Suppose a software application (e.g. an IIS website) is to be deployed on customers' computers. For licensing and invoicing purposes, the application periodically sends certain usage statistics (e.g. number of managed entities) back to a central service owned by the software company. What is the best way to ensure the integrity of the transmitted data (i.e. that an attacker with administrative rights on the customer's system cannot send fake data to the central service)?
The obvious way would be to hardcode a private key in the application code to sign the data, and to obfuscate the code. This would ensure integrity as long as the key is not de-obfuscated. But can we do better than security by obscurity?
You can't ensure the integrity of the data. What you can do is "best effort" integrity.
Given this extra info from the comments:
The threat model is a cheating customer who can inspect but not modify the code, and who controls the communication channel to the central service
We can look into this.
The basic threat is a replay attack: the attacker can record the communication between the app and the central service with e.g. Wireshark and then re-send it.
TLS protects you from that.
But the implementation of TLS usually uses native OS implementation (e.g. openssl), and if the attacker can control the native OS implementation, they can easily produce a setup where TLS traffic can be decrypted and replayed.
Adding a request ID and a timestamp can mitigate this by having the server refuse to accept anything that isn't e.g. from the last 24h or with a request ID that has already been seen in the last 24h.
The next threat is then the attacker sending a modified version with a new request ID and timestamp, and probably other modified fields that make their cheating worthwhile. Your next line of defense is then to obfuscate the payload.
Depending on how deep the rabbit hole is, the attacker can still reverse engineer it using tools like ltrace / gdb / jdb / visual studio, or by studying the bytecode / assembly code / CIL code.
The next thing to do, then, is to encrypt and/or sign the requests in the application using keys embedded in the application.
But if the attacker owns the machine and has access to the application's files, it's not hard to find the keys.
You could, perhaps, take the keys apart to many little unrecognizable bits and hide them in different places in the app, and have some code to re-assemble the keys.
But if the attacker sees that it's signed/encrypted, they're going to look for keys, and when they don't find them, they'll try to trace back from the network call to the creation of the report and see how the application gets the keys.
Perhaps a better option is to set up another service that hands out keys: the application would request a key and use that to encrypt the message for the central service.

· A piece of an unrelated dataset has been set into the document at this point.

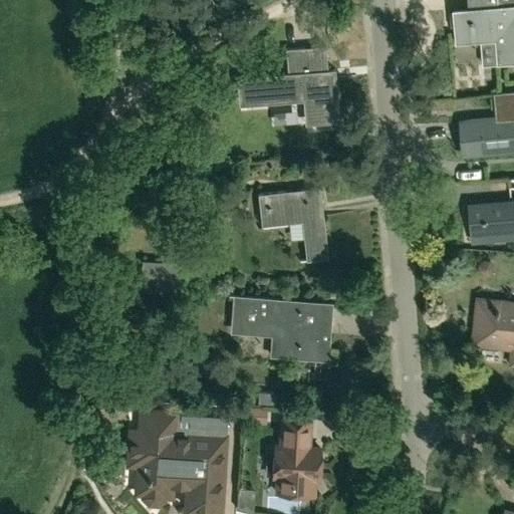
[(499,6),(455,9),(458,43),(479,41),(496,40),(498,63),(513,62),(513,0),(506,0),(504,0),(505,5),(499,6)]
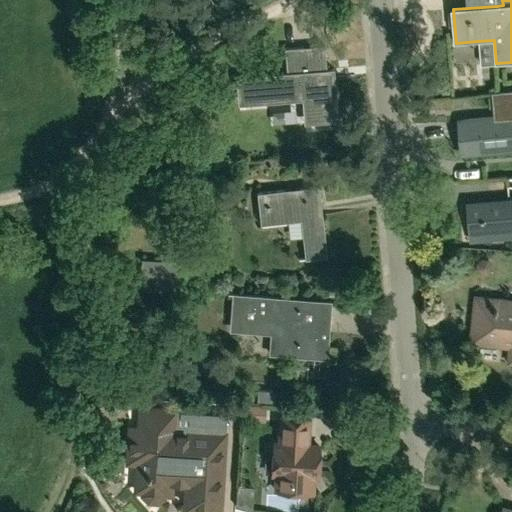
[(326,68),(324,45),(285,48),(287,72),(235,76),(237,103),(302,98),(304,122),(337,119),(333,67),(326,68)]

But of course the attacker can call this service too.
Another option: these days there's hardware that is designed against reverse engineering, and perhaps your app could refuse to start up without that hardware being available - depending on who your customers are.
I hope you see how this best effort makes your billing infrastructure a nightmare for you more so than for the attacker.
Usually what companies do in this case is to put the usage report and provisions against reverse engineering in the terms of service, try to detect anomalies in the reports, and when such are detected, investigate and pursue legal action.
Another question you need to ask yourself at the architectural level: What is the likelihood of a customer cheating, and how much is it going to cost me in total, before I detect it and kick the customer out?
Namely: is this problem worth solving?